What’s important here isn’t the minor decline in real wages (about 0.1%), it’s that they remained stagnant during a period when they should have been growing.

We live in the richest province in Canada and our economy is creating wealth at a rate that is the envy of other regions. Year after year, we rack up the strongest economic growth and job-creation numbers in the country.

To top things off, Alberta also boasts high levels of labour productivity. According to the provincial government’s own calculations : “Alberta’s total economic productivity increased at an average annual rate of 1.3% between 1991 and 2001, which was the highest rate in Canada.”

Common sense and standard economic theory say that when productivity goes up, so should wages. In the words of former U.S. president John F. Kennedy, a rising tide is supposed to lift all boats.

But that’s not happening here in Alberta. The question is: why? Why haven’t Alberta’s growth and productivity gains translated into increasing real wages, as economic theory tells us they should?

A major part of the answer lies in the labour market policies of the Klein government. Alberta has:

1) The lowest minimum wage in Canada (about ninety cents an hour lower than the national average).

2) Some of the lowest welfare rates in the nation, rates deliberately kept at near-starvation levels to “encourage” welfare recipients to accept any jobs, no matter how low the pay. This policy ensures that minimum wage job vacancies will not go unfilled.

3) The most anti-union labour laws in Canada. The Alberta Labour Relations Code fails to protect the rights of workers who want to join a union. As a result, Alberta has the lowest unionization rate among provinces.

The point is that these policies don’t just affect poor people, welfare recipients, or unions – they exert a downward pressure on wages that filters through the entire labour market.

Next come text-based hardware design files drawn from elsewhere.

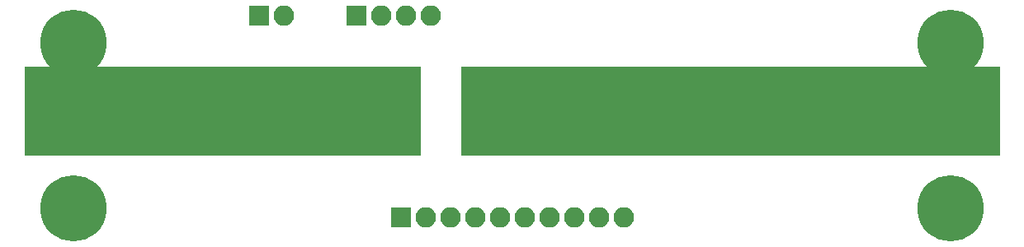
<source format=gbr>
G04 #@! TF.GenerationSoftware,KiCad,Pcbnew,(5.1.5-0-10_14)*
G04 #@! TF.CreationDate,2020-04-19T21:27:58+02:00*
G04 #@! TF.ProjectId,inuk-passive-led-shield,696e756b-2d70-4617-9373-6976652d6c65,rev?*
G04 #@! TF.SameCoordinates,Original*
G04 #@! TF.FileFunction,Soldermask,Bot*
G04 #@! TF.FilePolarity,Negative*
%FSLAX46Y46*%
G04 Gerber Fmt 4.6, Leading zero omitted, Abs format (unit mm)*
G04 Created by KiCad (PCBNEW (5.1.5-0-10_14)) date 2020-04-19 21:27:58*
%MOMM*%
%LPD*%
G04 APERTURE LIST*
%ADD10C,0.100000*%
%ADD11C,1.200000*%
%ADD12C,6.800000*%
%ADD13O,2.100000X2.100000*%
%ADD14R,2.100000X2.100000*%
G04 APERTURE END LIST*
D10*
G36*
X95500000Y-134500000D02*
G01*
X55000000Y-134500000D01*
X55000000Y-125500000D01*
X95500000Y-125500000D01*
X95500000Y-134500000D01*
G37*
X95500000Y-134500000D02*
X55000000Y-134500000D01*
X55000000Y-125500000D01*
X95500000Y-125500000D01*
X95500000Y-134500000D01*
G36*
X155000000Y-134500000D02*
G01*
X99750000Y-134500000D01*
X99750000Y-125500000D01*
X155000000Y-125500000D01*
X155000000Y-134500000D01*
G37*
X155000000Y-134500000D02*
X99750000Y-134500000D01*
X99750000Y-125500000D01*
X155000000Y-125500000D01*
X155000000Y-134500000D01*
D11*
X61697056Y-138302944D03*
X60000000Y-137600000D03*
X58302944Y-138302944D03*
X57600000Y-140000000D03*
X58302944Y-141697056D03*
X60000000Y-142400000D03*
X61697056Y-141697056D03*
X62400000Y-140000000D03*
D12*
X60000000Y-140000000D03*
D11*
X151697056Y-138302944D03*
X150000000Y-137600000D03*
X148302944Y-138302944D03*
X147600000Y-140000000D03*
X148302944Y-141697056D03*
X150000000Y-142400000D03*
X151697056Y-141697056D03*
X152400000Y-140000000D03*
D12*
X150000000Y-140000000D03*
D11*
X151697056Y-121302944D03*
X150000000Y-120600000D03*
X148302944Y-121302944D03*
X147600000Y-123000000D03*
X148302944Y-124697056D03*
X150000000Y-125400000D03*
X151697056Y-124697056D03*
X152400000Y-123000000D03*
D12*
X150000000Y-123000000D03*
D11*
X61697056Y-121302944D03*
X60000000Y-120600000D03*
X58302944Y-121302944D03*
X57600000Y-123000000D03*
X58302944Y-124697056D03*
X60000000Y-125400000D03*
X61697056Y-124697056D03*
X62400000Y-123000000D03*
D12*
X60000000Y-123000000D03*
D13*
X81570000Y-120220000D03*
D14*
X79030000Y-120220000D03*
D13*
X116430000Y-140970000D03*
X113890000Y-140970000D03*
X111350000Y-140970000D03*
X108810000Y-140970000D03*
X106270000Y-140970000D03*
X103730000Y-140970000D03*
X101190000Y-140970000D03*
X98650000Y-140970000D03*
X96110000Y-140970000D03*
D14*
X93570000Y-140970000D03*
D13*
X96650000Y-120220000D03*
X94110000Y-120220000D03*
X91570000Y-120220000D03*
D14*
X89030000Y-120220000D03*
M02*

</source>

Right-wing pundits and political commentators have convinced many Albertans that allowing the government to attack these “special interests” would somehow benefit the rest of us. But an economy is not a zero-sum game: wage gains won by others don’t detract from our well-being. On the contrary, improving wages for one group of workers often means improving wages for others.

When employers and employees negotiate – formally through collective bargaining, or informally as individuals – a number of factors determine the outcome. The wages being paid to other workers in the same labour market are an important one of these factors.

Laws that punish the poor or hamstring unions don’t make things better for the rest of us, they help depress everyone’s wages. That’s the “Alberta Advantage” in a nutshell: energy revenues and a low wage economic policy. When it comes to wages, it turns out the “special interest” group that is being kept down is not some faceless union or welfare mob: it’s all of us.

The thing Albertans should be asking themselves is this: are we willing to allow this trend to continue? If we don’t improve real wages during the boom times, what will happen when we hit an economic downturn?

Alberta is a wealthy province blessed with abundant natural resources and a highly productive workforce. We don’t need or deserve government policies that deliberately victimize the poor and hold down wages.

Tom Fuller is a senior researcher with the Alberta Federation of Labour. His new booklet on wage stagnation in Alberta, entitled Running to Stand Still, was released this week.